What I see when I run this:
Class: CLARIFICATION-SEEKING (GOOD)
Why: The response requests missing referents for “those values,” which fits the no-history condition.
It’s equally possible (not necessarily equally likely) to get this:
Class: GENERIC FALLBACK (MIXED)
Why: The response defaults to Planck-scale explanations. This can be acceptable, but watch for unjustified certainty.
It’s even equally possible (again, not necessarily equally likely) to get this:
Class: CONFIDENT SPECIFICITY (SUSPICIOUS)
Why: The response appears to infer or assert specific prior values despite having no session context.

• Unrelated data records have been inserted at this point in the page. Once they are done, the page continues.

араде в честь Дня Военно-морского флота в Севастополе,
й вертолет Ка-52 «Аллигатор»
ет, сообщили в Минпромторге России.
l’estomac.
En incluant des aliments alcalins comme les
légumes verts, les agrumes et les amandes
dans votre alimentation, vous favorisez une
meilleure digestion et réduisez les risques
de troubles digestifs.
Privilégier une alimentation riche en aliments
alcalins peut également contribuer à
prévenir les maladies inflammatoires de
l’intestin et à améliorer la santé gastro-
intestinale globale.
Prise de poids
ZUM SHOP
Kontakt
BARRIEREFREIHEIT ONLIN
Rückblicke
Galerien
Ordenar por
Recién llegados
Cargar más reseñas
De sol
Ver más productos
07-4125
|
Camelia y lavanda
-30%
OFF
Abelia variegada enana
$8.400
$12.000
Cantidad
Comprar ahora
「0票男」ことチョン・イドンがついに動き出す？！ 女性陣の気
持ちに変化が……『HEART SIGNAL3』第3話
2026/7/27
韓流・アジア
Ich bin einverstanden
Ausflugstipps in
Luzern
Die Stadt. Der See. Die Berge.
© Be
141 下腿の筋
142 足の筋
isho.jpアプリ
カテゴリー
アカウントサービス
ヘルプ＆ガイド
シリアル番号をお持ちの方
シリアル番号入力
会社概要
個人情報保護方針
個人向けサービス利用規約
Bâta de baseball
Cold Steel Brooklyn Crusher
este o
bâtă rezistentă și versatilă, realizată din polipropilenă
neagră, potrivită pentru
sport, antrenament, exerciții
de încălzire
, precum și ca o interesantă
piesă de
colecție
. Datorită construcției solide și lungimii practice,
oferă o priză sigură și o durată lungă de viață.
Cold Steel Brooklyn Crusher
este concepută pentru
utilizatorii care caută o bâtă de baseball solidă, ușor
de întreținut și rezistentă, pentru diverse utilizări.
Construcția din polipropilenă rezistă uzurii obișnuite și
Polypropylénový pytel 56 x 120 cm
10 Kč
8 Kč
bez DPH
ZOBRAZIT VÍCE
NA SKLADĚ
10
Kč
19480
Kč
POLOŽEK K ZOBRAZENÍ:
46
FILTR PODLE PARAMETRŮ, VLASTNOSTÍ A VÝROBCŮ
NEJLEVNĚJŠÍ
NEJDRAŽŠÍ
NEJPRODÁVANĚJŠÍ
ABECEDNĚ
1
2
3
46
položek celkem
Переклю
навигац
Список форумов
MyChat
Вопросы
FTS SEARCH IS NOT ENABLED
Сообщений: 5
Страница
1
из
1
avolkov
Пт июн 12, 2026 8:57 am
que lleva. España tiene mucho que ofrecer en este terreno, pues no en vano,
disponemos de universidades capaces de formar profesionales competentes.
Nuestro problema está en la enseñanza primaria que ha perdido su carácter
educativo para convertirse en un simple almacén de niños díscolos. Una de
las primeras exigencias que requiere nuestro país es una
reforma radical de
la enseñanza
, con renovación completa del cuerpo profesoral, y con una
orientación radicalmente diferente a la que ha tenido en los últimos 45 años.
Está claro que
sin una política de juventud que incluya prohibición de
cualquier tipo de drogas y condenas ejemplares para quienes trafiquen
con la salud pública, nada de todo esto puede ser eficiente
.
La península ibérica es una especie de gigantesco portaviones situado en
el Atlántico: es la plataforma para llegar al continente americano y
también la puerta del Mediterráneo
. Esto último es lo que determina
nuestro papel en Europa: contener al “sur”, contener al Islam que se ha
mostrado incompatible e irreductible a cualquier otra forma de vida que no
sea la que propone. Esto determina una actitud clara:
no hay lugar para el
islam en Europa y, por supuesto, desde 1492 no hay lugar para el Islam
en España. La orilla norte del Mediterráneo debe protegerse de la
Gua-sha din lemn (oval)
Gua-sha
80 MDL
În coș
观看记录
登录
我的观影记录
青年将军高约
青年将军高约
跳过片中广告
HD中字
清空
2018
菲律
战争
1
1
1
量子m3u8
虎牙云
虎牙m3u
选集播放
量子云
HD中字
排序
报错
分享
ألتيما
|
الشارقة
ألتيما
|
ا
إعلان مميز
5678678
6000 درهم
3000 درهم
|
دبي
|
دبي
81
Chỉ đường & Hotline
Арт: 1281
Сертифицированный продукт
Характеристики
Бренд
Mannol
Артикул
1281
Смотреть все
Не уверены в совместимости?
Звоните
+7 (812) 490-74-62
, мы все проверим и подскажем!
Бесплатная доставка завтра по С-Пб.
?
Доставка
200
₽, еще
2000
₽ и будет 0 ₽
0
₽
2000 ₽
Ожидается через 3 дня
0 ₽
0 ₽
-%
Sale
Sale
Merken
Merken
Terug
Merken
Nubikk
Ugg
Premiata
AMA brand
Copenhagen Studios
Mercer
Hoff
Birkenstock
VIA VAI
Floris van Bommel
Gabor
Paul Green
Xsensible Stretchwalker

I say equally possible but not equally likely because this is not a “truth checker.” It’s a behavior checker. We’re looking for alignment between what the model says and what it was actually given. The classifier is intentionally blunt: it sorts responses into buckets that represent acceptable behavior under missing context, and it flags cases where the model seems overly confident or oddly specific.
Our Test Ladder is Building
Now you’ve got a nice ladder.
- Harness invariants (are we running the experiment correctly?)
- Outcome classes (is the behavior appropriate given the information?)
What most logically comes next? Well, that’s what we’ll explore soon but, in the next post, we’re going to take a slight side trip to show what refactoring our above code looks like.
So much learning from this page to finally end up with a result of
Class: GENERIC FALLBACK (MIXED)
Why: The response defaults to Planck-scale explanations. This can be acceptable, but watch for unjustified certainty.
Indeed, sometimes it can feel like a whole lot of work to end up with a … “mixed”, shall we say? … result.